* **Assigned task**
Reproduce the whole of the data exactly.

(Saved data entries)
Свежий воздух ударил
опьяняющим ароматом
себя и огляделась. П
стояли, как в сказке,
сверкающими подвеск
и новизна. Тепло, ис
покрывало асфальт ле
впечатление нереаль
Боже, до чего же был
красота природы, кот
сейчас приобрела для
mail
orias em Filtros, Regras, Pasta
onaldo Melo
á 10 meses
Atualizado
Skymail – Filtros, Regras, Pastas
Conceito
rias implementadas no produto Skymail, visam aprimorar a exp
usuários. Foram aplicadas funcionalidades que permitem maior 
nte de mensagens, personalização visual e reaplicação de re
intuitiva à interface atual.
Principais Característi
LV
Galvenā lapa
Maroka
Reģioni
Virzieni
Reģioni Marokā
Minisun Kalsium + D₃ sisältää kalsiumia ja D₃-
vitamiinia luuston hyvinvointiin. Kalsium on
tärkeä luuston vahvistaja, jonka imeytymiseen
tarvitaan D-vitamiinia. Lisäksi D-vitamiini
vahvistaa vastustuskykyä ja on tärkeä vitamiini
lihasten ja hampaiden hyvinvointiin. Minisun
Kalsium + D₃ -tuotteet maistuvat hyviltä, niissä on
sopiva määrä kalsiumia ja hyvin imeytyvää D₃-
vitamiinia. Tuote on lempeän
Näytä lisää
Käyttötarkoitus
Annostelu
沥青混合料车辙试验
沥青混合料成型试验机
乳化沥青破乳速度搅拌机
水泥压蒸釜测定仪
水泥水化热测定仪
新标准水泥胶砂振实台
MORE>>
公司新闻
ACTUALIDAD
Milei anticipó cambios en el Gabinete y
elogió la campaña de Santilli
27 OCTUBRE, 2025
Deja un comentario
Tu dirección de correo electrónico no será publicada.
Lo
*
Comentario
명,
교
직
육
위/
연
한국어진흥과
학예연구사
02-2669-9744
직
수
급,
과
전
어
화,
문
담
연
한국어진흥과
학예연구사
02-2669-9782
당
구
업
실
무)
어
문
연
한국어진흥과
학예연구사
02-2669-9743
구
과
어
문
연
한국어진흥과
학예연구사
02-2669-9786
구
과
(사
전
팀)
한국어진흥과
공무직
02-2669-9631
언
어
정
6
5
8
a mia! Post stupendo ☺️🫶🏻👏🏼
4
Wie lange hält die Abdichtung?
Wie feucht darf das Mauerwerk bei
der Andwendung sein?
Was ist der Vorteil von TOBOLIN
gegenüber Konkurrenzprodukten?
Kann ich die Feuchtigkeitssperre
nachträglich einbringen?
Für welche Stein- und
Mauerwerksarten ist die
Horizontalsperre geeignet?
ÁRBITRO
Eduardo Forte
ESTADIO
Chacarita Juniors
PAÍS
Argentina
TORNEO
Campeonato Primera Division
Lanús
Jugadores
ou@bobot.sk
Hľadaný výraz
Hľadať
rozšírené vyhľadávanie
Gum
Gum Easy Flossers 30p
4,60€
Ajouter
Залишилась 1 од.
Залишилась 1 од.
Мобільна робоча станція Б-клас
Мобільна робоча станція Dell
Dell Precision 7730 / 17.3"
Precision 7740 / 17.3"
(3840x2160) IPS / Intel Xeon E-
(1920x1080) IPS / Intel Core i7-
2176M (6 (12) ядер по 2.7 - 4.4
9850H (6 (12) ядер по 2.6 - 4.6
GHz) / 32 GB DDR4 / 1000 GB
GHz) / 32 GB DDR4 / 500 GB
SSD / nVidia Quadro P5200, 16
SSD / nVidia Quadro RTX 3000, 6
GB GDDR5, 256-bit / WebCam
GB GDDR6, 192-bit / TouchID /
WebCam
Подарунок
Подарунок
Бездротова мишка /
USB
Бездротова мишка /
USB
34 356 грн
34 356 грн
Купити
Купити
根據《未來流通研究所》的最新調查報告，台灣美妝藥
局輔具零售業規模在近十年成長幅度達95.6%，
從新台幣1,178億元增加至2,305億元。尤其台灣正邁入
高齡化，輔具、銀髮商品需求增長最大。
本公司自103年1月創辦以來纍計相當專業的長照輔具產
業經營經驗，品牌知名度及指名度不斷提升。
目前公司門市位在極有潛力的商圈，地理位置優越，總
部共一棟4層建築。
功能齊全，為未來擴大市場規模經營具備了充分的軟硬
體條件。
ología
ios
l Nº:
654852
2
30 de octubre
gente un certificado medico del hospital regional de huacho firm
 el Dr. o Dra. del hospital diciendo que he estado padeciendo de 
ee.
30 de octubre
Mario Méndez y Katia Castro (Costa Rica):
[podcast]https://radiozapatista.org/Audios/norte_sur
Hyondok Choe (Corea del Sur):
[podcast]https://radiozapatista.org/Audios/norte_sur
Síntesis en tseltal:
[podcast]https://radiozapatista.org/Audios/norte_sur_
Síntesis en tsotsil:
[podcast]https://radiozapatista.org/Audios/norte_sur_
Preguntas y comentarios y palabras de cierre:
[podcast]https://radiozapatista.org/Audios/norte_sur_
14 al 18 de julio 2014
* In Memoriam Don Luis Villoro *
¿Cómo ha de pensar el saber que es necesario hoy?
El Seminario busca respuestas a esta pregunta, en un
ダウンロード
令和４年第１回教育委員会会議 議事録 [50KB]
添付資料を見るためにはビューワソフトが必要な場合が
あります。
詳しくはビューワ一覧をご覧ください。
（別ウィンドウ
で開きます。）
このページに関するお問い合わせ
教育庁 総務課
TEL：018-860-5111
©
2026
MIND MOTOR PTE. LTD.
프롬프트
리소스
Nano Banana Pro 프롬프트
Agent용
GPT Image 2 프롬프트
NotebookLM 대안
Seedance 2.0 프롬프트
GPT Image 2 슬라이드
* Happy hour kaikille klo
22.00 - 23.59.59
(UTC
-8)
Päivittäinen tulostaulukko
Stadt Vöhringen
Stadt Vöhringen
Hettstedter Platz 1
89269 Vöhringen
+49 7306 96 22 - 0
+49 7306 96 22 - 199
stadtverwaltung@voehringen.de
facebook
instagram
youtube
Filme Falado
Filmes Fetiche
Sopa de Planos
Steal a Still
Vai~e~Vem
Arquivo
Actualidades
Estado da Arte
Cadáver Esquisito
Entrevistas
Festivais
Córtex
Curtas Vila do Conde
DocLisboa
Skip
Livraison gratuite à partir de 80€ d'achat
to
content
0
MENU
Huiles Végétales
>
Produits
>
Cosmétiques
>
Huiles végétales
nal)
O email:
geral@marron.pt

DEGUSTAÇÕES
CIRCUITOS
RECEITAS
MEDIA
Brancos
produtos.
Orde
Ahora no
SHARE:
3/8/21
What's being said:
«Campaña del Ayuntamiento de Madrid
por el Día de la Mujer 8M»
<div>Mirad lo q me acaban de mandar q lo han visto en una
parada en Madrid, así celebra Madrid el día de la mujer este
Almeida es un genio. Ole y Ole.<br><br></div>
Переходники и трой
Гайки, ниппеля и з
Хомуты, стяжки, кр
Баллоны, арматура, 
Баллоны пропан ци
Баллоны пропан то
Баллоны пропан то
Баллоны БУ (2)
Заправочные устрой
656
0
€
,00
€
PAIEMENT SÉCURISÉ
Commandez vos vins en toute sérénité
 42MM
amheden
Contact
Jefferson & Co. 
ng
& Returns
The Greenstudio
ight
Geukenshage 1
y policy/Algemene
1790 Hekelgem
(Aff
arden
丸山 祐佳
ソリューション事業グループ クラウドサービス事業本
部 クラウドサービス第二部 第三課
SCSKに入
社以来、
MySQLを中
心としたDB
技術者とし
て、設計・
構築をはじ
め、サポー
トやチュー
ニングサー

* **Answer space**
Свежий воздух ударил
опьяняющим ароматом
себя и огляделась. П
стояли, как в сказке,
сверкающими подвеск
и новизна. Тепло, ис
покрывало асфальт ле
впечатление нереаль
Боже, до чего же был
красота природы, кот
сейчас приобрела для
mail
orias em Filtros, Regras, Pasta
onaldo Melo
á 10 meses
Atualizado
Skymail – Filtros, Regras, Pastas
Conceito
rias implementadas no produto Skymail, visam aprimorar a exp
usuários. Foram aplicadas funcionalidades que permitem maior 
nte de mensagens, personalização visual e reaplicação de re
intuitiva à interface atual.
Principais Característi
LV
Galvenā lapa
Maroka
Reģioni
Virzieni
Reģioni Marokā
Minisun Kalsium + D₃ sisältää kalsiumia ja D₃-
vitamiinia luuston hyvinvointiin. Kalsium on
tärkeä luuston vahvistaja, jonka imeytymiseen
tarvitaan D-vitamiinia. Lisäksi D-vitamiini
vahvistaa vastustuskykyä ja on tärkeä vitamiini
lihasten ja hampaiden hyvinvointiin. Minisun
Kalsium + D₃ -tuotteet maistuvat hyviltä, niissä on
sopiva määrä kalsiumia ja hyvin imeytyvää D₃-
vitamiinia. Tuote on lempeän
Näytä lisää
Käyttötarkoitus
Annostelu
沥青混合料车辙试验
沥青混合料成型试验机
乳化沥青破乳速度搅拌机
水泥压蒸釜测定仪
水泥水化热测定仪
新标准水泥胶砂振实台
MORE>>
公司新闻
ACTUALIDAD
Milei anticipó cambios en el Gabinete y
elogió la campaña de Santilli
27 OCTUBRE, 2025
Deja un comentario
Tu dirección de correo electrónico no será publicada.
Lo
*
Comentario
명,
교
직
육
위/
연
한국어진흥과
학예연구사
02-2669-9744
직
수
급,
과
전
어
화,
문
담
연
한국어진흥과
학예연구사
02-2669-9782
당
구
업
실
무)
어
문
연
한국어진흥과
학예연구사
02-2669-9743
구
과
어
문
연
한국어진흥과
학예연구사
02-2669-9786
구
과
(사
전
팀)
한국어진흥과
공무직
02-2669-9631
언
어
정
6
5
8
a mia! Post stupendo ☺️🫶🏻👏🏼
4
Wie lange hält die Abdichtung?
Wie feucht darf das Mauerwerk bei
der Andwendung sein?
Was ist der Vorteil von TOBOLIN
gegenüber Konkurrenzprodukten?
Kann ich die Feuchtigkeitssperre
nachträglich einbringen?
Für welche Stein- und
Mauerwerksarten ist die
Horizontalsperre geeignet?
ÁRBITRO
Eduardo Forte
ESTADIO
Chacarita Juniors
PAÍS
Argentina
TORNEO
Campeonato Primera Division
Lanús
Jugadores
ou@bobot.sk
Hľadaný výraz
Hľadať
rozšírené vyhľadávanie
Gum
Gum Easy Flossers 30p
4,60€
Ajouter
Залишилась 1 од.
Залишилась 1 од.
Мобільна робоча станція Б-клас
Мобільна робоча станція Dell
Dell Precision 7730 / 17.3"
Precision 7740 / 17.3"
(3840x2160) IPS / Intel Xeon E-
(1920x1080) IPS / Intel Core i7-
2176M (6 (12) ядер по 2.7 - 4.4
9850H (6 (12) ядер по 2.6 - 4.6
GHz) / 32 GB DDR4 / 1000 GB
GHz) / 32 GB DDR4 / 500 GB
SSD / nVidia Quadro P5200, 16
SSD / nVidia Quadro RTX 3000, 6
GB GDDR5, 256-bit / WebCam
GB GDDR6, 192-bit / TouchID /
WebCam
Подарунок
Подарунок
Бездротова мишка /
USB
Бездротова мишка /
USB
34 356 грн
34 356 грн
Купити
Купити
根據《未來流通研究所》的最新調查報告，台灣美妝藥
局輔具零售業規模在近十年成長幅度達95.6%，
從新台幣1,178億元增加至2,305億元。尤其台灣正邁入
高齡化，輔具、銀髮商品需求增長最大。
本公司自103年1月創辦以來纍計相當專業的長照輔具產
業經營經驗，品牌知名度及指名度不斷提升。
目前公司門市位在極有潛力的商圈，地理位置優越，總
部共一棟4層建築。
功能齊全，為未來擴大市場規模經營具備了充分的軟硬
體條件。
ología
ios
l Nº:
654852
2
30 de octubre
gente un certificado medico del hospital regional de huacho firm
 el Dr. o Dra. del hospital diciendo que he estado padeciendo de 
ee.
30 de octubre
Mario Méndez y Katia Castro (Costa Rica):
[podcast]https://radiozapatista.org/Audios/norte_sur
Hyondok Choe (Corea del Sur):
[podcast]https://radiozapatista.org/Audios/norte_sur
Síntesis en tseltal:
[podcast]https://radiozapatista.org/Audios/norte_sur_
Síntesis en tsotsil:
[podcast]https://radiozapatista.org/Audios/norte_sur_
Preguntas y comentarios y palabras de cierre:
[podcast]https://radiozapatista.org/Audios/norte_sur_
14 al 18 de julio 2014
* In Memoriam Don Luis Villoro *
¿Cómo ha de pensar el saber que es necesario hoy?
El Seminario busca respuestas a esta pregunta, en un
ダウンロード
令和４年第１回教育委員会会議 議事録 [50KB]
添付資料を見るためにはビューワソフトが必要な場合が
あります。
詳しくはビューワ一覧をご覧ください。
（別ウィンドウ
で開きます。）
このページに関するお問い合わせ
教育庁 総務課
TEL：018-860-5111
©
2026
MIND MOTOR PTE. LTD.
프롬프트
리소스
Nano Banana Pro 프롬프트
Agent용
GPT Image 2 프롬프트
NotebookLM 대안
Seedance 2.0 프롬프트
GPT Image 2 슬라이드
* Happy hour kaikille klo
22.00 - 23.59.59
(UTC
-8)
Päivittäinen tulostaulukko
Stadt Vöhringen
Stadt Vöhringen
Hettstedter Platz 1
89269 Vöhringen
+49 7306 96 22 - 0
+49 7306 96 22 - 199
stadtverwaltung@voehringen.de
facebook
instagram
youtube
Filme Falado
Filmes Fetiche
Sopa de Planos
Steal a Still
Vai~e~Vem
Arquivo
Actualidades
Estado da Arte
Cadáver Esquisito
Entrevistas
Festivais
Córtex
Curtas Vila do Conde
DocLisboa
Skip
Livraison gratuite à partir de 80€ d'achat
to
content
0
MENU
Huiles Végétales
>
Produits
>
Cosmétiques
>
Huiles végétales
nal)
O email:
geral@marron.pt

DEGUSTAÇÕES
CIRCUITOS
RECEITAS
MEDIA
Brancos
produtos.
Orde
Ahora no
SHARE:
3/8/21
What's being said:
«Campaña del Ayuntamiento de Madrid
por el Día de la Mujer 8M»
<div>Mirad lo q me acaban de mandar q lo han visto en una
parada en Madrid, así celebra Madrid el día de la mujer este
Almeida es un genio. Ole y Ole.<br><br></div>
Переходники и трой
Гайки, ниппеля и з
Хомуты, стяжки, кр
Баллоны, арматура, 
Баллоны пропан ци
Баллоны пропан то
Баллоны пропан то
Баллоны БУ (2)
Заправочные устрой
656
0
€
,00
€
PAIEMENT SÉCURISÉ
Commandez vos vins en toute sérénité
 42MM
amheden
Contact
Jefferson & Co. 
ng
& Returns
The Greenstudio
ight
Geukenshage 1
y policy/Algemene
1790 Hekelgem
(Aff
arden
丸山 祐佳
ソリューション事業グループ クラウドサービス事業本
部 クラウドサービス第二部 第三課
SCSKに入
社以来、
MySQLを中
心としたDB
技術者とし
て、設計・
構築をはじ
め、サポー
トやチュー
ニングサー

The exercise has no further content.